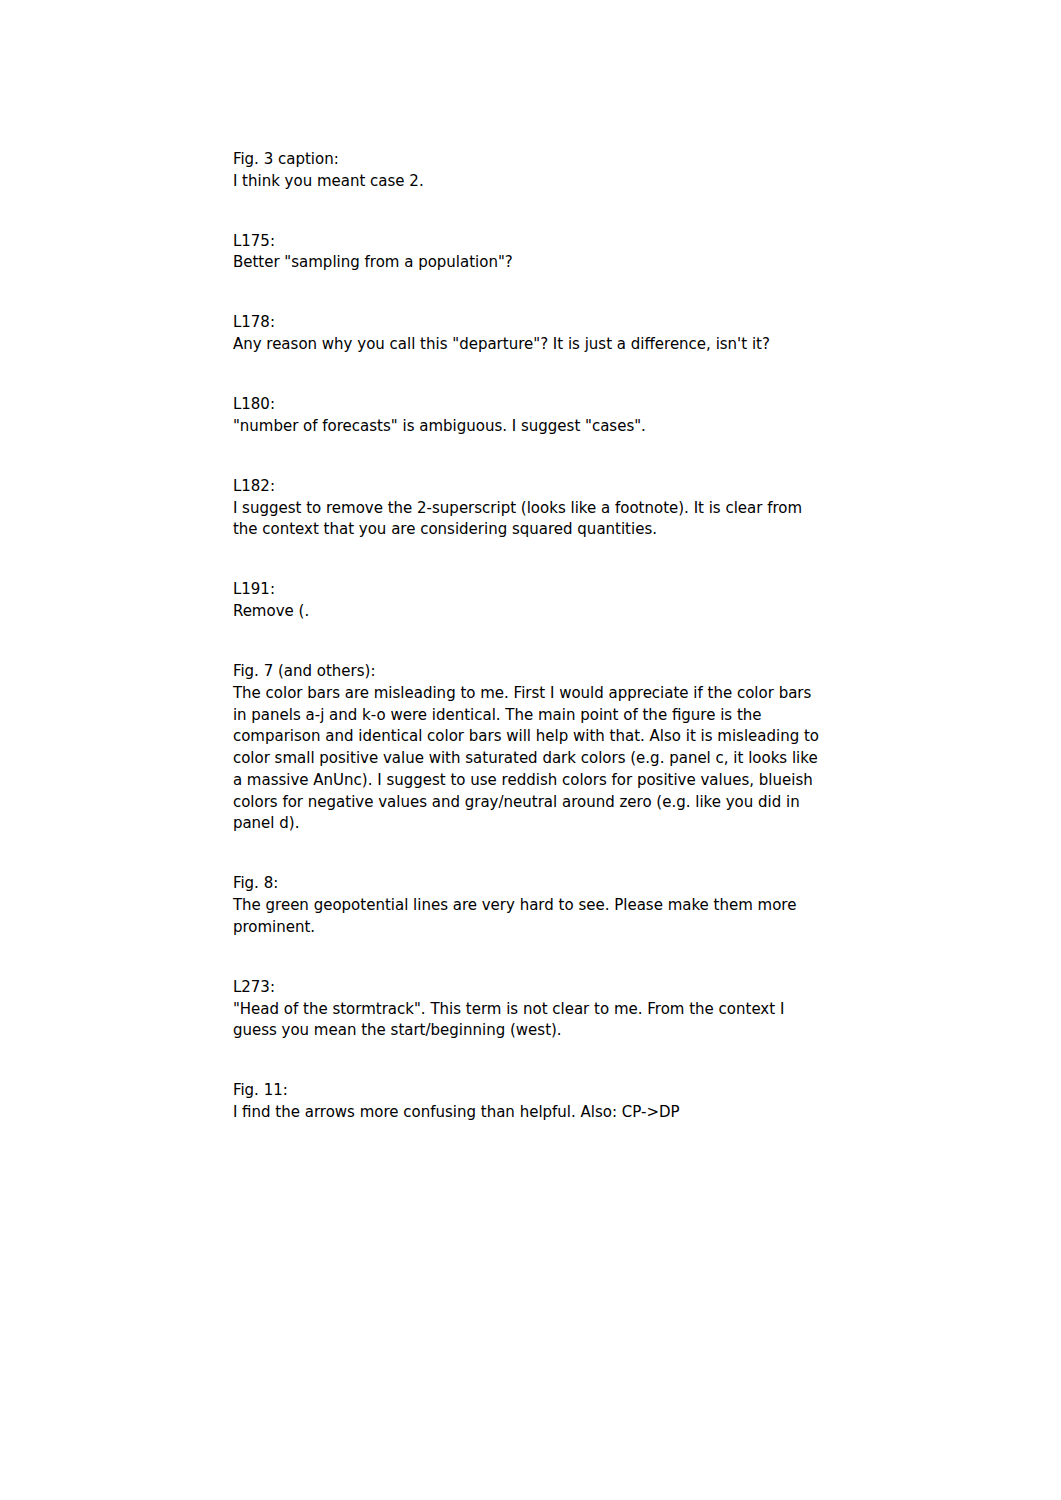Fig. 3 caption:
I think you meant case 2.
L175:
Better "sampling from a population"?
L178:
Any reason why you call this "departure"? It is just a difference, isn't it?
L180:
"number of forecasts" is ambiguous. I suggest "cases".
L182:
I suggest to remove the 2-superscript (looks like a footnote). It is clear from the context that you are considering squared quantities.
L191:
Remove (.
Fig. 7 (and others):
The color bars are misleading to me. First I would appreciate if the color bars in panels a-j and k-o were identical. The main point of the figure is the comparison and identical color bars will help with that. Also it is misleading to color small positive value with saturated dark colors (e.g. panel c, it looks like a massive AnUnc). I suggest to use reddish colors for positive values, blueish colors for negative values and gray/neutral around zero (e.g. like you did in panel d).
Fig. 8:
The green geopotential lines are very hard to see. Please make them more prominent.
L273:
"Head of the stormtrack". This term is not clear to me. From the context I guess you mean the start/beginning (west).
Fig. 11:
I find the arrows more confusing than helpful. Also: CP->DP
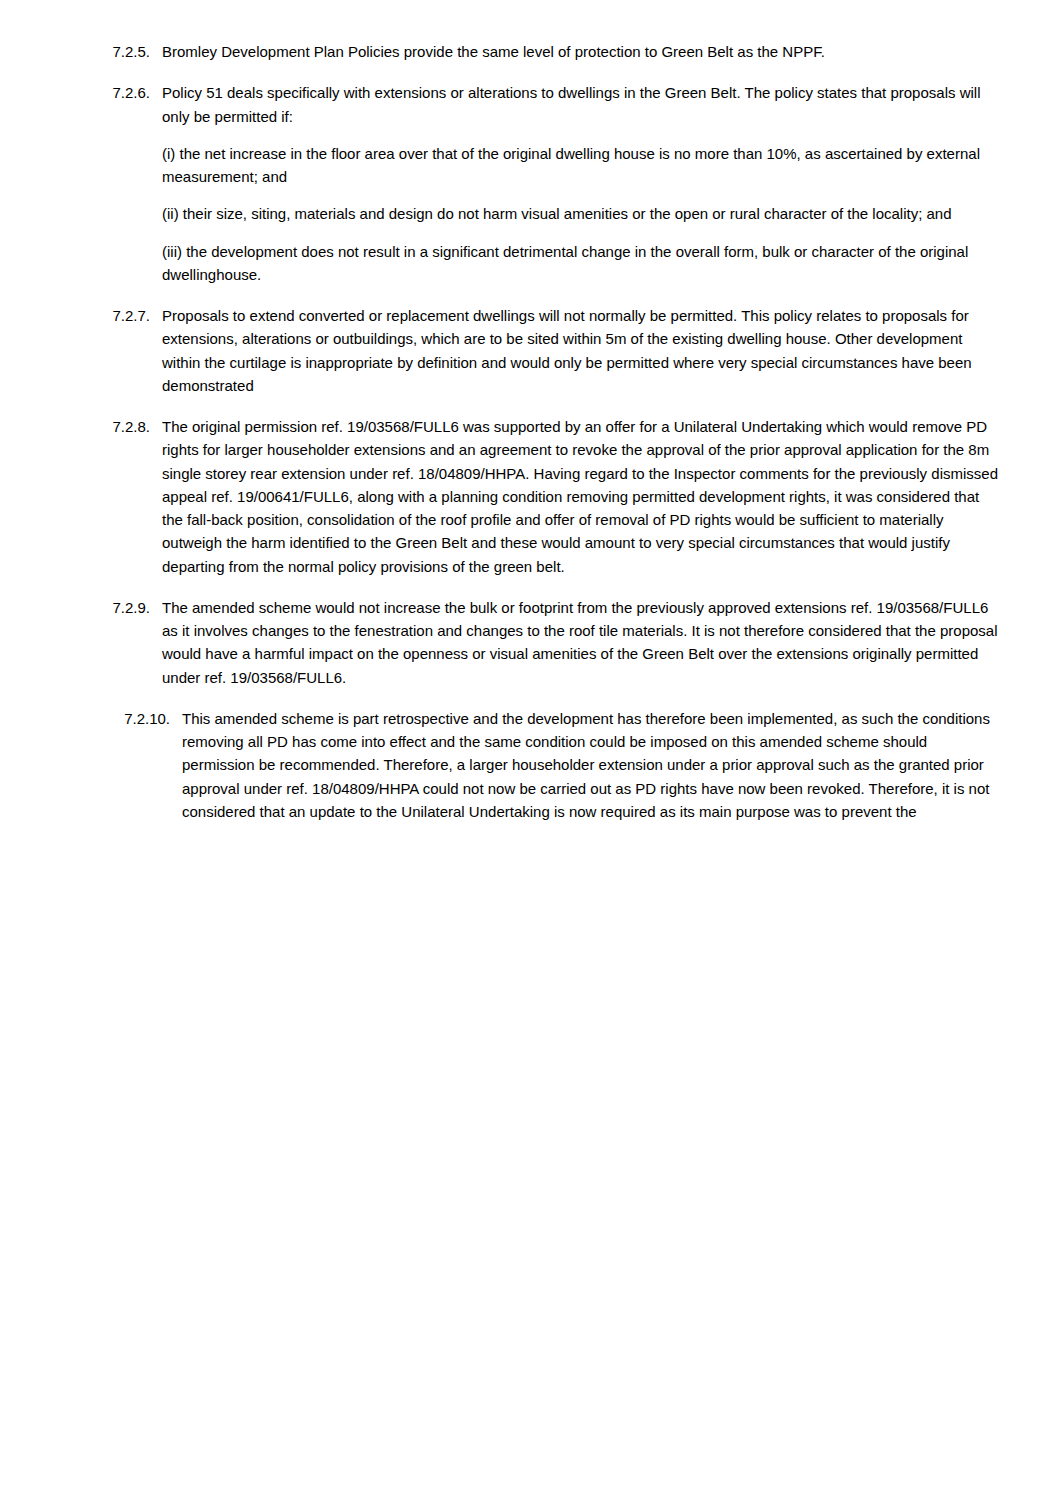7.2.5.
Bromley Development Plan Policies provide the same level of protection to Green Belt as the NPPF.
7.2.6.
Policy 51 deals specifically with extensions or alterations to dwellings in the Green Belt. The policy states that proposals will only be permitted if:
(i) the net increase in the floor area over that of the original dwelling house is no more than 10%, as ascertained by external measurement; and
(ii) their size, siting, materials and design do not harm visual amenities or the open or rural character of the locality; and
(iii) the development does not result in a significant detrimental change in the overall form, bulk or character of the original dwellinghouse.
7.2.7.
Proposals to extend converted or replacement dwellings will not normally be permitted. This policy relates to proposals for extensions, alterations or outbuildings, which are to be sited within 5m of the existing dwelling house. Other development within the curtilage is inappropriate by definition and would only be permitted where very special circumstances have been demonstrated
7.2.8.
The original permission ref. 19/03568/FULL6 was supported by an offer for a Unilateral Undertaking which would remove PD rights for larger householder extensions and an agreement to revoke the approval of the prior approval application for the 8m single storey rear extension under ref. 18/04809/HHPA. Having regard to the Inspector comments for the previously dismissed appeal ref. 19/00641/FULL6, along with a planning condition removing permitted development rights, it was considered that the fall-back position, consolidation of the roof profile and offer of removal of PD rights would be sufficient to materially outweigh the harm identified to the Green Belt and these would amount to very special circumstances that would justify departing from the normal policy provisions of the green belt.
7.2.9.
The amended scheme would not increase the bulk or footprint from the previously approved extensions ref. 19/03568/FULL6 as it involves changes to the fenestration and changes to the roof tile materials. It is not therefore considered that the proposal would have a harmful impact on the openness or visual amenities of the Green Belt over the extensions originally permitted under ref. 19/03568/FULL6.
7.2.10.
This amended scheme is part retrospective and the development has therefore been implemented, as such the conditions removing all PD has come into effect and the same condition could be imposed on this amended scheme should permission be recommended. Therefore, a larger householder extension under a prior approval such as the granted prior approval under ref. 18/04809/HHPA could not now be carried out as PD rights have now been revoked. Therefore, it is not considered that an update to the Unilateral Undertaking is now required as its main purpose was to prevent the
------------------------------------
Would you set down the entries exactly as given, minus their pictures?

EXPECTED ANSWER –
Fig. 3 caption:
I think you meant case 2.
L175:
Better "sampling from a population"?
L178:
Any reason why you call this "departure"? It is just a difference, isn't it?
L180:
"number of forecasts" is ambiguous. I suggest "cases".
L182:
I suggest to remove the 2-superscript (looks like a footnote). It is clear from the context that you are considering squared quantities.
L191:
Remove (.
Fig. 7 (and others):
The color bars are misleading to me. First I would appreciate if the color bars in panels a-j and k-o were identical. The main point of the figure is the comparison and identical color bars will help with that. Also it is misleading to color small positive value with saturated dark colors (e.g. panel c, it looks like a massive AnUnc). I suggest to use reddish colors for positive values, blueish colors for negative values and gray/neutral around zero (e.g. like you did in panel d).
Fig. 8:
The green geopotential lines are very hard to see. Please make them more prominent.
L273:
"Head of the stormtrack". This term is not clear to me. From the context I guess you mean the start/beginning (west).
Fig. 11:
I find the arrows more confusing than helpful. Also: CP->DP
7.2.5.
Bromley Development Plan Policies provide the same level of protection to Green Belt as the NPPF.
7.2.6.
Policy 51 deals specifically with extensions or alterations to dwellings in the Green Belt. The policy states that proposals will only be permitted if:
(i) the net increase in the floor area over that of the original dwelling house is no more than 10%, as ascertained by external measurement; and
(ii) their size, siting, materials and design do not harm visual amenities or the open or rural character of the locality; and
(iii) the development does not result in a significant detrimental change in the overall form, bulk or character of the original dwellinghouse.
7.2.7.
Proposals to extend converted or replacement dwellings will not normally be permitted. This policy relates to proposals for extensions, alterations or outbuildings, which are to be sited within 5m of the existing dwelling house. Other development within the curtilage is inappropriate by definition and would only be permitted where very special circumstances have been demonstrated
7.2.8.
The original permission ref. 19/03568/FULL6 was supported by an offer for a Unilateral Undertaking which would remove PD rights for larger householder extensions and an agreement to revoke the approval of the prior approval application for the 8m single storey rear extension under ref. 18/04809/HHPA. Having regard to the Inspector comments for the previously dismissed appeal ref. 19/00641/FULL6, along with a planning condition removing permitted development rights, it was considered that the fall-back position, consolidation of the roof profile and offer of removal of PD rights would be sufficient to materially outweigh the harm identified to the Green Belt and these would amount to very special circumstances that would justify departing from the normal policy provisions of the green belt.
7.2.9.
The amended scheme would not increase the bulk or footprint from the previously approved extensions ref. 19/03568/FULL6 as it involves changes to the fenestration and changes to the roof tile materials. It is not therefore considered that the proposal would have a harmful impact on the openness or visual amenities of the Green Belt over the extensions originally permitted under ref. 19/03568/FULL6.
7.2.10.
This amended scheme is part retrospective and the development has therefore been implemented, as such the conditions removing all PD has come into effect and the same condition could be imposed on this amended scheme should permission be recommended. Therefore, a larger householder extension under a prior approval such as the granted prior approval under ref. 18/04809/HHPA could not now be carried out as PD rights have now been revoked. Therefore, it is not considered that an update to the Unilateral Undertaking is now required as its main purpose was to prevent the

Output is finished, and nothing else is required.